Ergodic properties of continuous-time random walks: finite-size effects and ensemble dependences

TL;DR

This paper analytically examines how spatial confinement and initial ensemble conditions affect ergodic properties in continuous-time random walks, revealing persistent anomalous diffusion and slow convergence to ergodicity in finite systems.

Contribution

It provides a detailed analysis of ergodic properties in CTRWs, highlighting the effects of confinement, initial conditions, and the slow transition from weak to strong ergodicity.

Findings

TAMSD shows a crossover from normal to anomalous diffusion due to confinement.

The diffusion constant's distribution follows a transient Mittag-Leffler distribution.

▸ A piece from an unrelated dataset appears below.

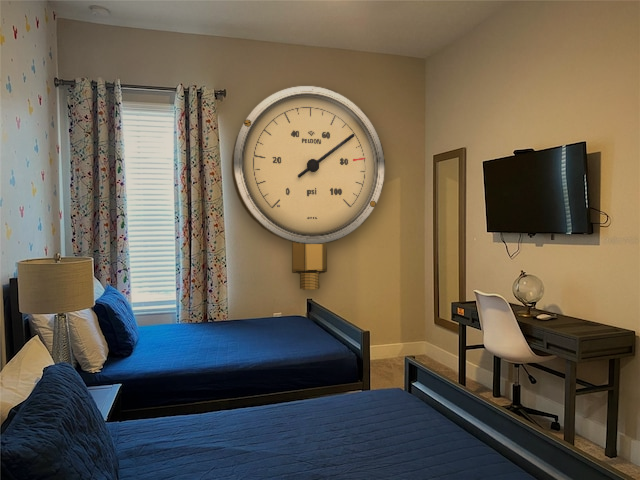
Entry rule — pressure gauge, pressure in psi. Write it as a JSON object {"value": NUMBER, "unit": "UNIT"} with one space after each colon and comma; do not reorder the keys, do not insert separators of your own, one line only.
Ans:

Weak ergodicity breaking persists for long measurement times.

Abstract

The effects of spatial confinements and smooth cutoffs of the waiting time distribution in continuous-time random walks (CTRWs) are studied analytically. We also investigate dependences of ergodic properties on initial ensembles (i.e., distributions of the first waiting time). Here, we consider two ensembles: the equilibrium and a typical non-equilibrium ensembles. For both ensembles, it is shown that the time-averaged mean square displacement (TAMSD) exhibits a crossover from normal to anomalous diffusion due to the spacial confinement and this crossover does not vanish even in the long measurement time limit. Moreover, for the non-equilibrium ensemble, we show that the probability density function of the diffusion constant of TAMSD follows the transient Mittag-Leffler distribution, and that scatter in the TAMSD shows a clear transition from weak ergodicity breaking (an irreproducible regime) to ordinary ergodic behavior (a reproducible regime) as the measurement time increases. This convergence to ordinary ergodicity requires a long measurement time compared to common distributions such as the exponential distribution; in other words, the weak ergodicity breaking persists for a long time. In addition, it is shown that, besides the TAMSD, a class of observables also exhibits this slow convergence to ergodicity. We also point out that, even though the system with the equilibrium initial ensemble shows no aging, its behavior is quite similar to that for the non-equilibrium ensemble.